The author of the Flash Report article, Katy Grimes, claimed a link between the prevalence of destructive fires in California in recent years and Brown’s decision to veto SB 1463, referencing one of her earlier articles:
Today, as California burns once again under torrential wildfires, many Californians have been asking why the dramatic increase in wildfires in the last five years … that is everyone except Governor Jerry Brown. Governor Brown claims that year-round, devastating fires are the “new normal” we must accept.
Megan Barth and I reported:
“Supporting Obama-era regulations have resulted in the new normal: an endless and devastating fire season. Obama-era regulations introduced excessive layers of bureaucracy that blocked proper forest management and increased environmentalist litigation and costs– a result of far too many radical environmentalists, bureaucrats, Leftist politicians and judicial activists who would rather let forests burn, than let anyone thin out overgrown trees or let professional loggers harvest usable timber left from beetle infestation, or selectively cut timber.”
Mismanaged, overcrowded forests provide fuel to historic California wildfires, experts say. The 129 million dead trees throughout California’s forests are serving as matchsticks and kindling. Jerry Brown, busy mulling ways to prevent the end of the world, took the Clinton and Obama-era gross regulations a step even further when he vetoed a bipartisan wildfire management bill in 2016.
Despite drawing this connection, Grimes’ article did not contain any specific evidence to support the notion that Brown’s vetoing SB 1463 contributed to or exacerbated California’s wildfire problem.

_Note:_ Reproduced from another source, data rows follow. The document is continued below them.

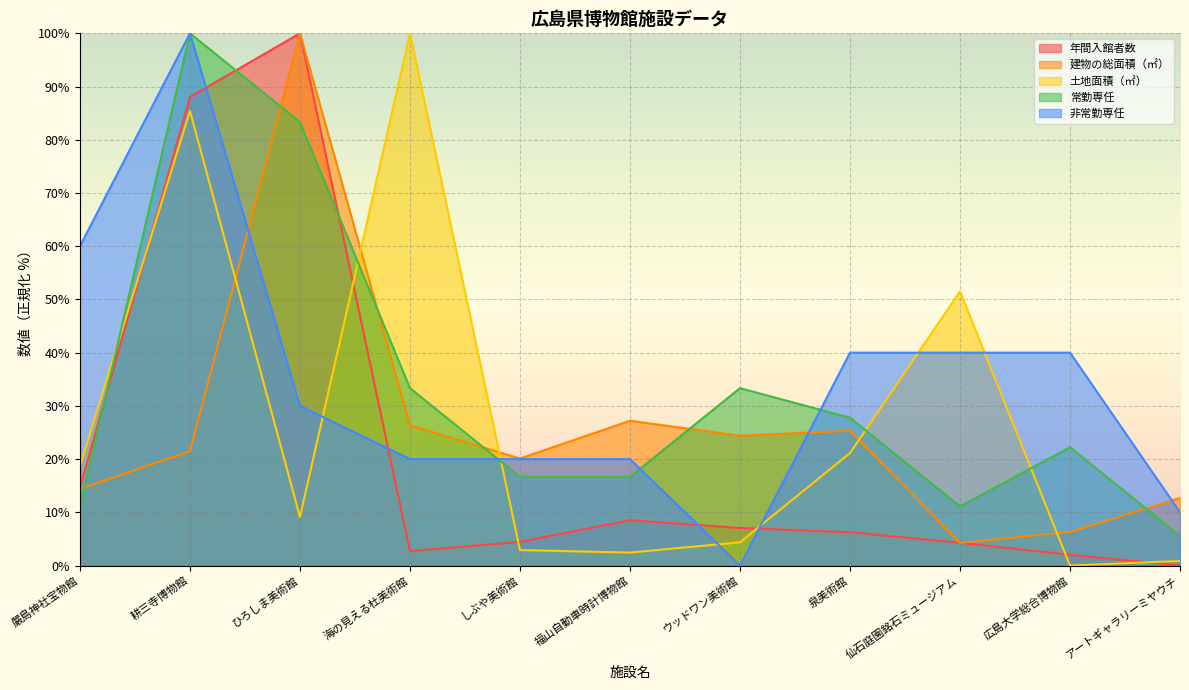

Which category has the lowest value across all series?

広島大学総合博物館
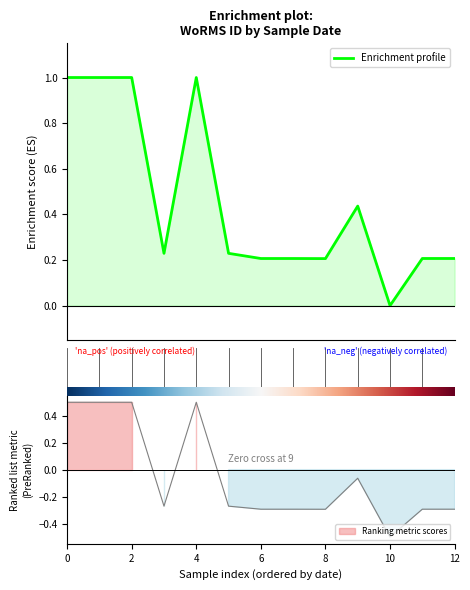

Read the value at 9.

0.4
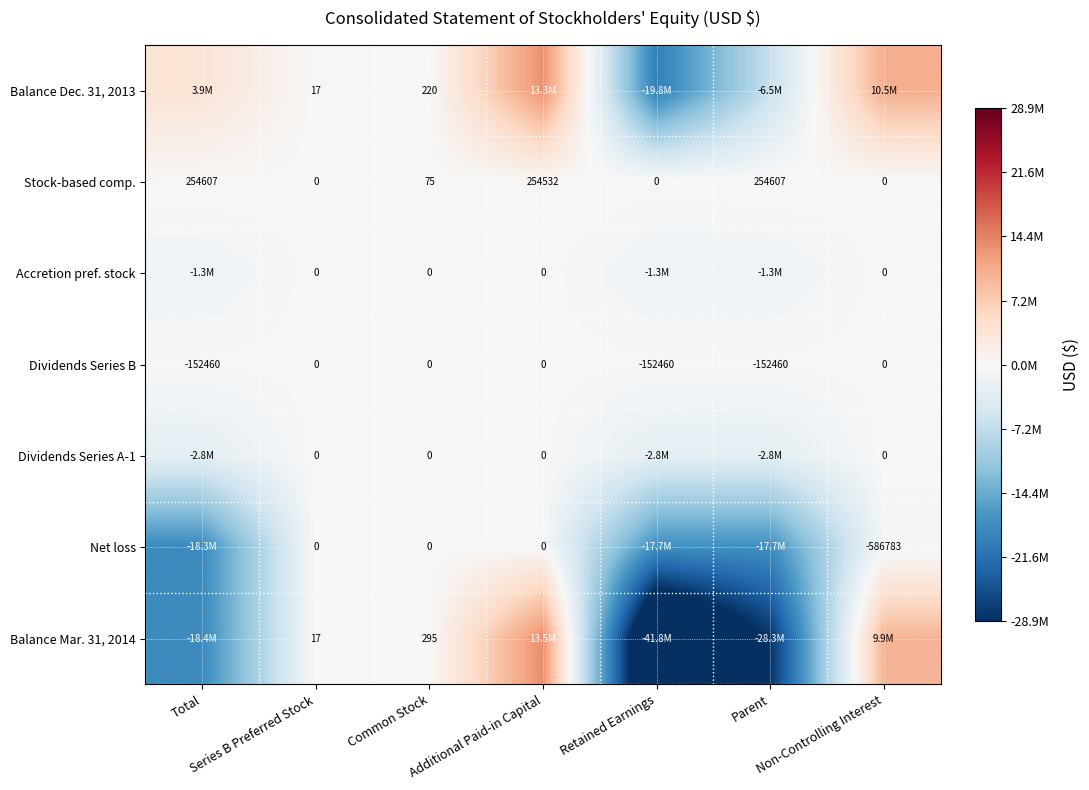

Which series has the widest spread of values?

Balance Mar. 31, 2014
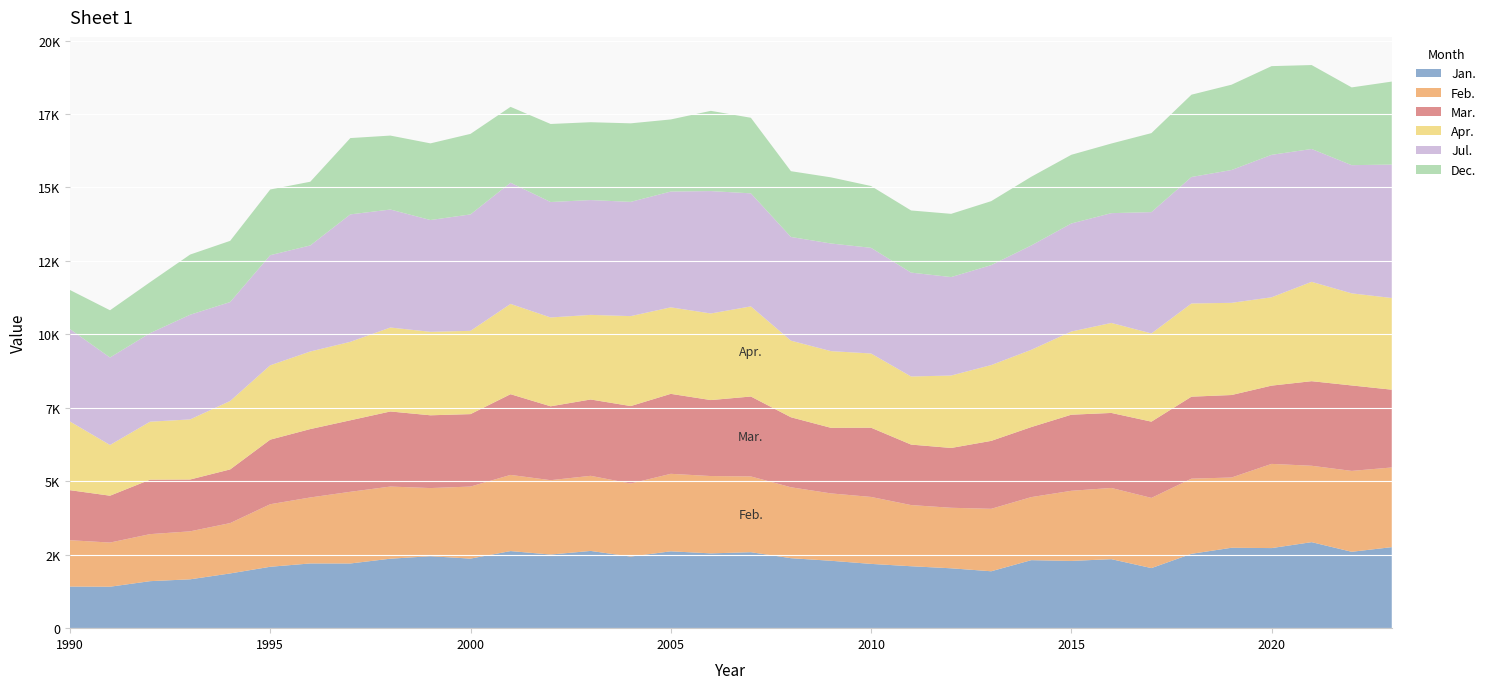

Reading left to right, extract all data points from this chart.

Jan.: 1990=1416	1991=1411	1992=1600	1993=1663	1994=1863	1995=2090	1996=2203	1997=2202	1998=2365	1999=2449	2000=2368	2001=2624	2002=2506	2003=2629	2004=2437	2005=2616	2006=2546	2007=2586	2008=2382	2009=2294	2010=2188	2011=2108	2012=2038	2013=1937	2014=2315	2015=2289	2016=2349	2017=2045	2018=2531	2019=2737	2020=2726	2021=2928	2022=2600	2023=2758
Feb.: 1990=1578	1991=1503	1992=1601	1993=1633	1994=1714	1995=2129	1996=2246	1997=2440	1998=2455	1999=2320	2000=2452	2001=2593	2002=2531	2003=2557	2004=2486	2005=2638	2006=2632	2007=2579	2008=2414	2009=2293	2010=2279	2011=2082	2012=2060	2013=2126	2014=2146	2015=2387	2016=2424	2017=2389	2018=2559	2019=2391	2020=2866	2021=2600	2022=2753	2023=2712
Mar.: 1990=1703	1991=1595	1992=1854	1993=1764	1994=1827	1995=2198	1996=2328	1997=2434	1998=2556	1999=2477	2000=2466	2001=2747	2002=2515	2003=2598	2004=2637	2005=2722	2006=2586	2007=2720	2008=2383	2009=2232	2010=2357	2011=2059	2012=2036	2013=2312	2014=2384	2015=2590	2016=2553	2017=2596	2018=2790	2019=2808	2020=2664	2021=2879	2022=2909	2023=2648
Apr.: 1990=2338	1991=1726	1992=1973	1993=2046	1994=2329	1995=2531	1996=2641	1997=2671	1998=2858	1999=2841	2000=2835	2001=3074	2002=3024	2003=2880	2004=3062	2005=2945	2006=2948	2007=3068	2008=2607	2009=2611	2010=2526	2011=2318	2012=2466	2013=2581	2014=2630	2015=2831	2016=3064	2017=3002	2018=3173	2019=3138	2020=3007	2021=3382	2022=3135	2023=3121
Jul.: 1990=3145	1991=2978	1992=3015	1993=3563	1994=3368	1995=3748	1996=3610	1997=4338	1998=4016	1999=3806	2000=3963	2001=4126	2002=3930	2003=3908	2004=3889	2005=3941	2006=4166	2007=3848	2008=3530	2009=3664	2010=3597	2011=3536	2012=3351	2013=3402	2014=3552	2015=3678	2016=3737	2017=4130	2018=4305	2019=4521	2020=4849	2021=4522	2022=4363	2023=4542
Dec.: 1990=1331	1991=1608	1992=1734	1993=2048	1994=2083	1995=2236	1996=2168	1997=2597	1998=2517	1999=2609	2000=2741	2001=2581	2002=2656	2003=2650	2004=2673	2005=2454	2006=2731	2007=2572	2008=2239	2009=2251	2010=2103	2011=2115	2012=2152	2013=2177	2014=2338	2015=2338	2016=2370	2017=2689	2018=2801	2019=2904	2020=3019	2021=2857	2022=2647	2023=2824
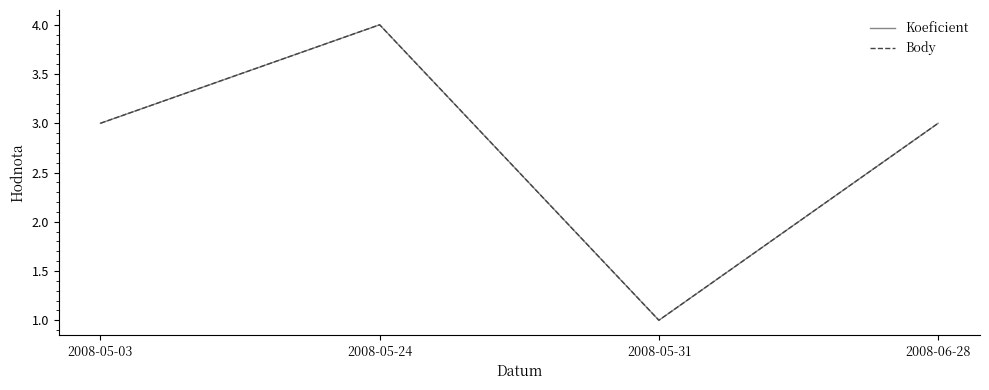

Is this an area chart (filled region under the line)?

No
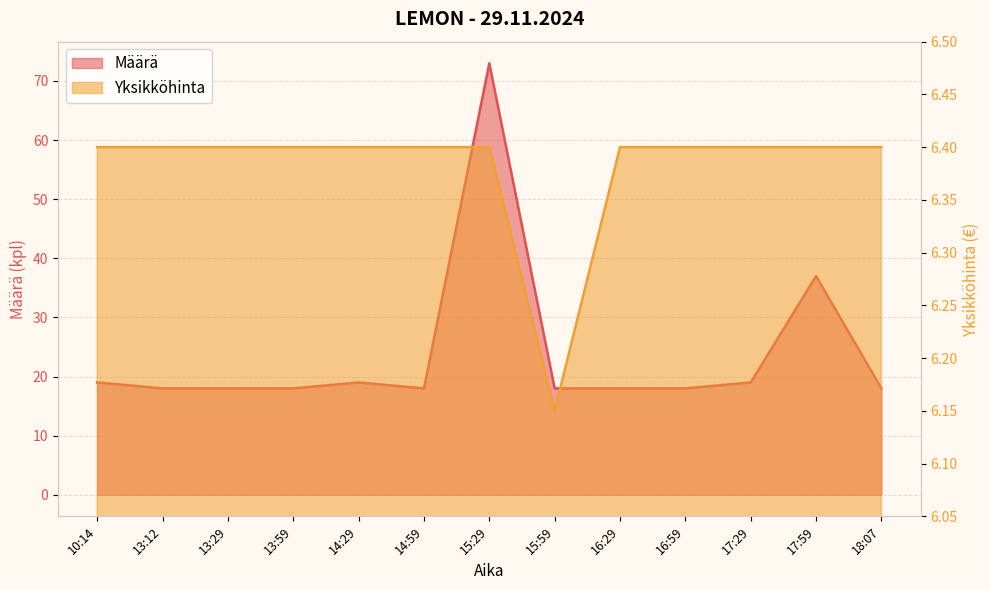

Which has a higher value, 13:12 or 15:29?

15:29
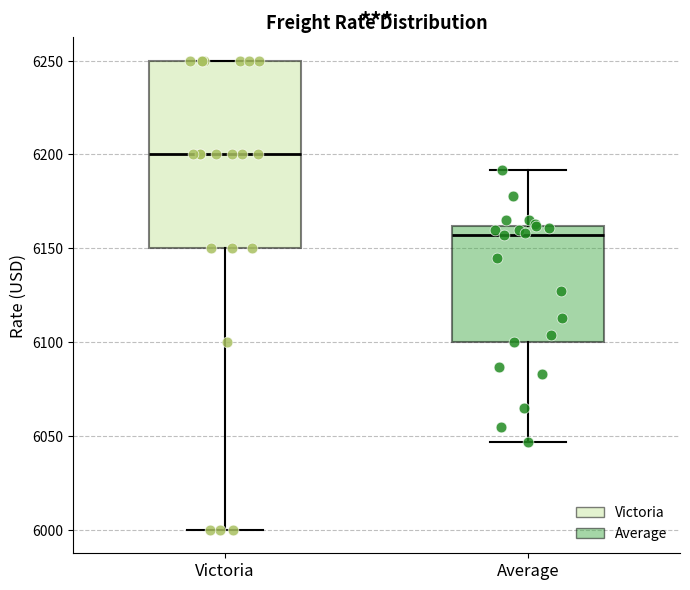

Reading left to right, read every box against the y-axis: the position of its median line, the range the box covers, and the ends of its whiskers. The values are not printed on the chart, so give them approximately, as read against the axis.

Victoria: median 6200, box 6150 to 6250, whiskers 6000 to 6250
Average: median 6155, box 6100 to 6160, whiskers 6045 to 6190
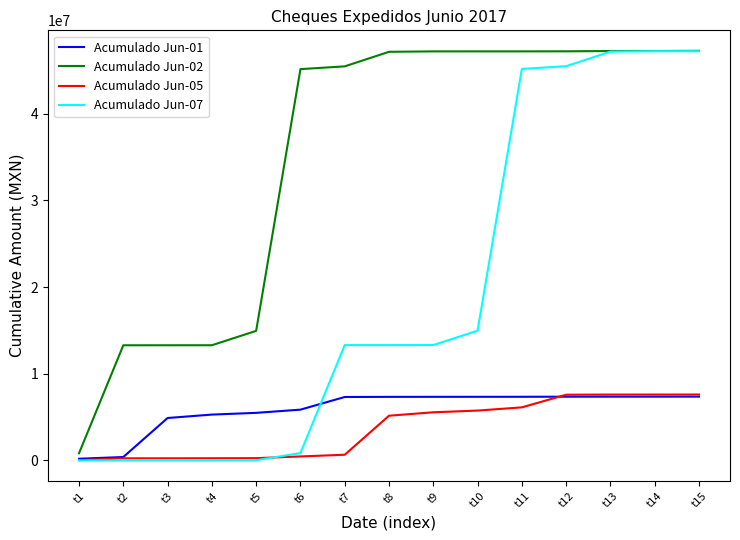

What is the difference between the maximum and minimum values in the Acumulado Jun-01 series?

7162897.4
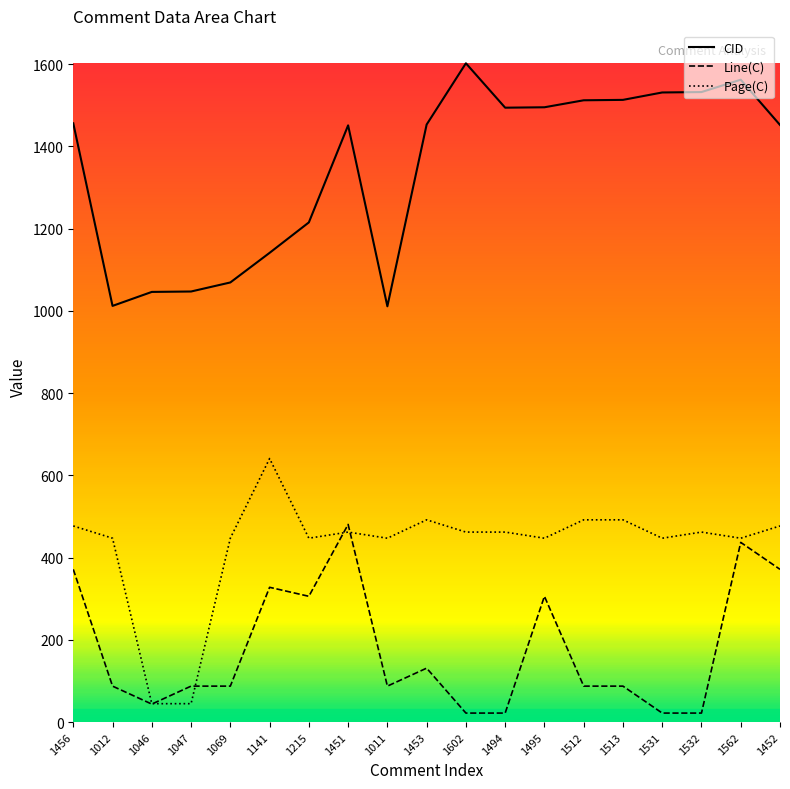

What position from the left is 1069?

5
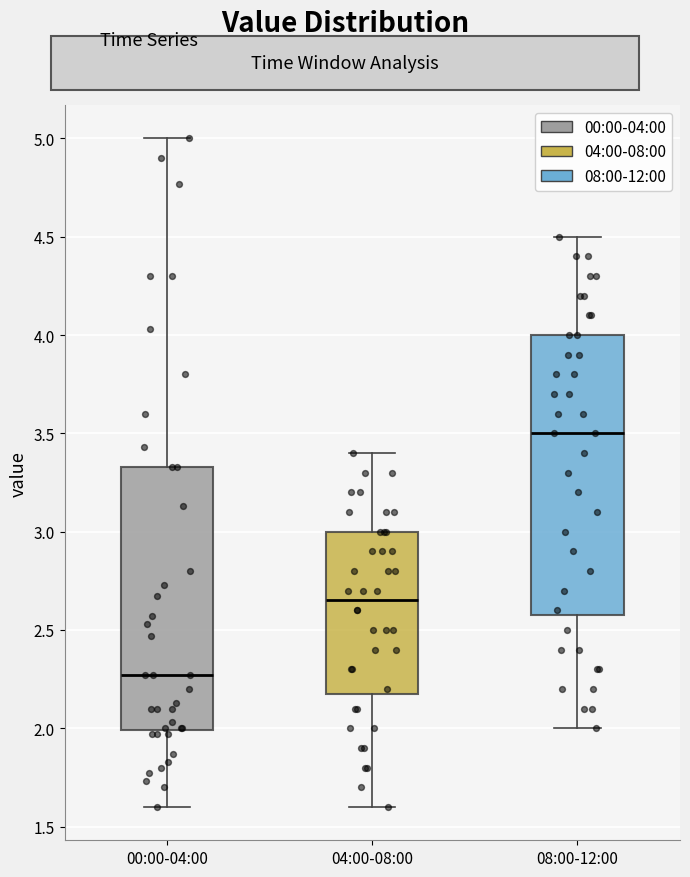

Which box is the tallest, from its lower edge to its upper edge?

08:00-12:00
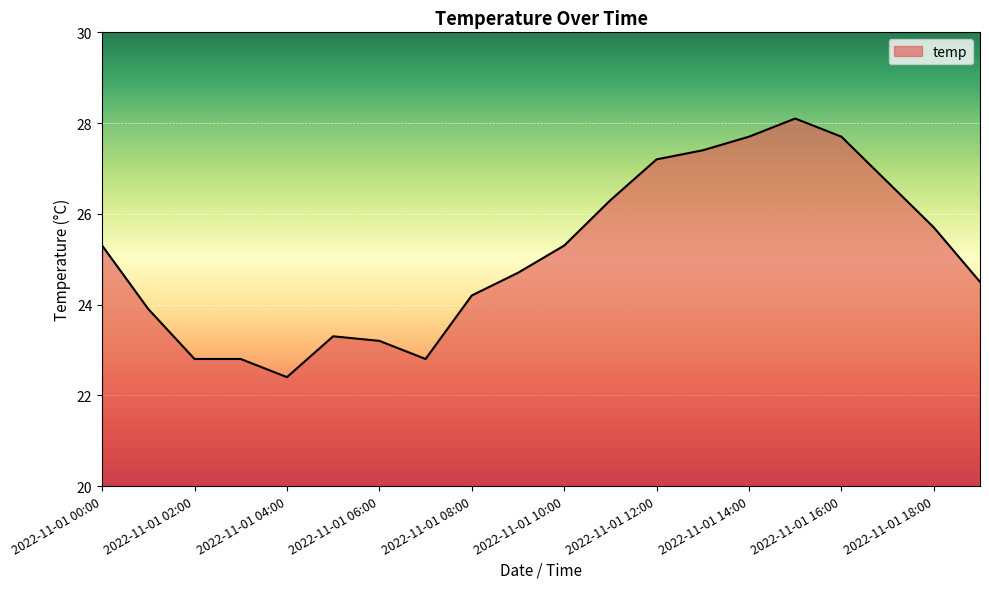

What is the greatest value displayed?

28.1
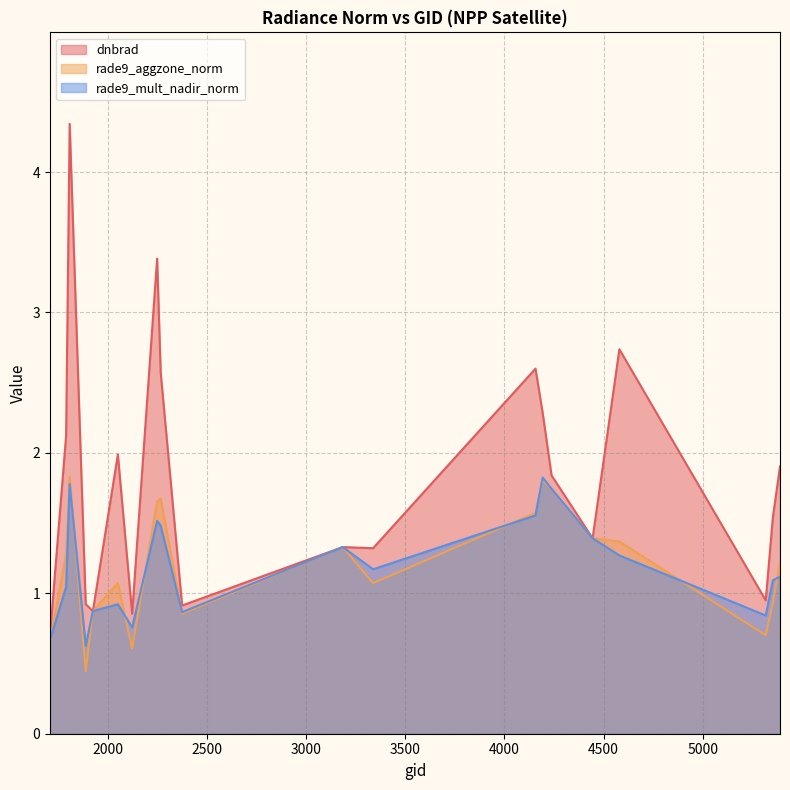

How many interior local valleys does the dnbrad series have?

6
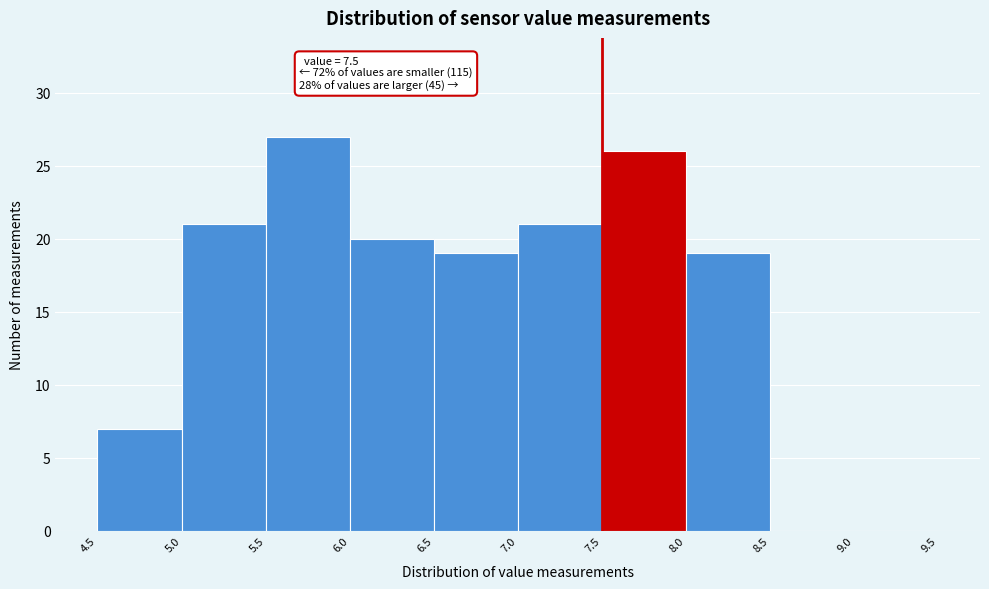

Over which range of the x-axis is the bar tallest?

5.5 to 6.0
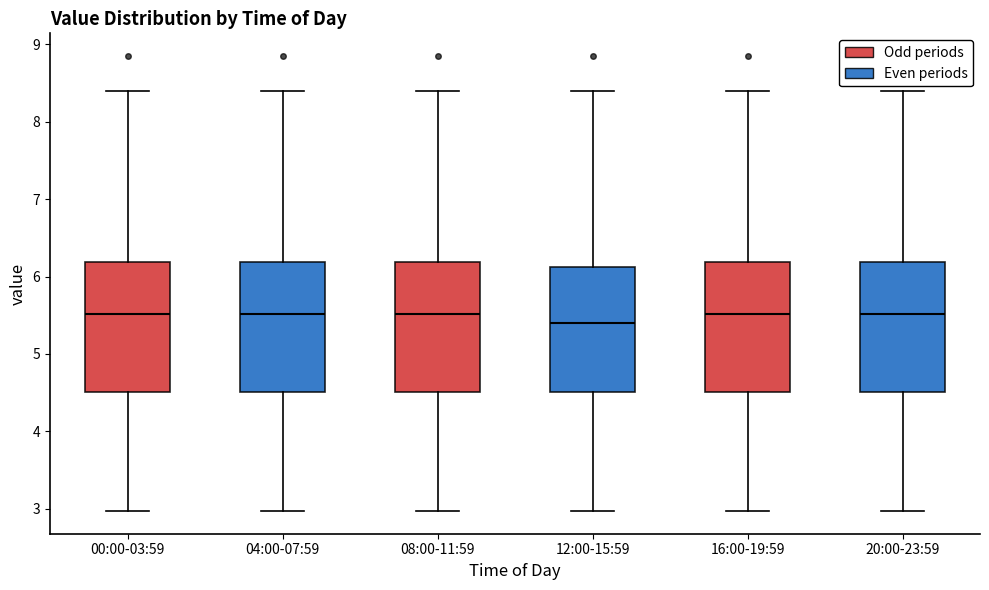

Where does the lower whisker of the box for 00:00-03:59 end on the y-axis? The values are not printed on the chart, so give them approximately, as read against the axis.

3.0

In response to our questions, a spokesperson for Brown directed us to a spokesperson for the California Public Utilities Commission, who outlined in further detail the risk mitigation efforts undertaken as part of the agency’s initiative with CalFire (the California Department of Forestry and Fire Protection) and said that the bill Brown vetoed would actually have slowed down that progress:
Senate Bill 1463 would have prolonged the safety work already going on by requiring the participation of certain entities, which was unnecessary because CAL FIRE was already a party to the proceeding, and local governments and fire departments could also participate.
In fact, [at] the time the vetoed legislation was introduced, the CPUC and CAL FIRE were already deeply engaged in an ongoing fire safety rulemaking process (R.15-05-006, Rulemaking to Develop and Adopt Fire-Threat Maps and Fire-Safety Regulations). Phase 1 of this effort began in 2013 and was completed in 2015. Phase 2 implemented new fire safety regulations in high priority areas of the state as called for in the vetoed legislation, thus making the bill redundant. In January 2018, the Statewide Fire-Threat Map was approved.
Further, the CPUC and CAL FIRE signed a Memorandum of Understanding (MOU) in August 2017 that further bolstered our relationship. The MOU increased information sharing and investigative resources between the two organizations.
CAL FIRE, as first responders, provides findings and immediate facts to the CPUC. The CPUC follows after the event to conduct in-depth investigations if utility involvement is suspected. Key points of the MOU include: Developing consistent approaches to forest management, wildfire prevention, public safety, and energy programs; Assist one another in preparing for, responding to, and mitigating the effects of wildfires; Deepening awareness of the requirements and goals of each other’s programs; and Creation of Interagency Fire Safety Working Group to vet ideas and develop programmatic solutions to shared goals in the interest of fire safety and resource protection.